A suit against Goldman Sachs Group Inc. may go forward as a class action on behalf of all investors in a $698 million mortgage-backed securities offering, a federal judge in Manhattan ruled.
U.S. District Judge Harold Baer Jr. granted a request by the Public Employees’ Retirement System of Mississippi to let it represent more than 150 investors in the offering, according to an opinion Baer gave to the parties yesterday. The opinion hasn’t been released publicly, and a clerk in Baer’s chambers declined to provide a copy today.
The plaintiffs say New Century Financial Corp., which originated the mortgages underlying the securities, failed to adhere to its underwriting standards and overstated the value of the collateral backing the loans. They say Goldman Sachs didn’t conduct proper due diligence when it bought the loans in 2005. The plaintiffs are seeking unspecified damages.

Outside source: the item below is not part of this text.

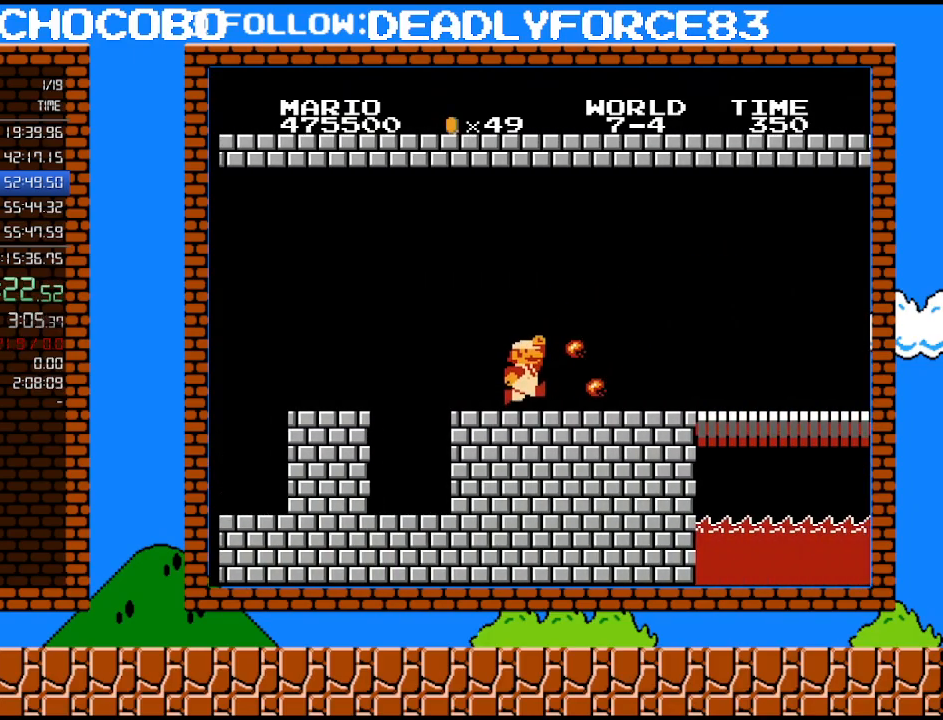
{"buttons": ["B", "DPAD_RIGHT"], "events": [[17, "B", "down"]]}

Michael Duvally, a spokesman for New York-based Goldman Sachs, didn’t immediately return a call seeking comment on the ruling.
Class-action status allows the investors to pool financial and legal resources, giving them greater leverage to win a favorable settlement or verdict. In his ruling, Baer appointed the New York-based Bernstein Litowitz Berger & Grossman LLP as class counsel.
The case is Public Employees’ Retirement System of Mississippi v. Goldman Sachs Group Inc., 09-01110, U.S. District Court, Southern District of New York (Manhattan).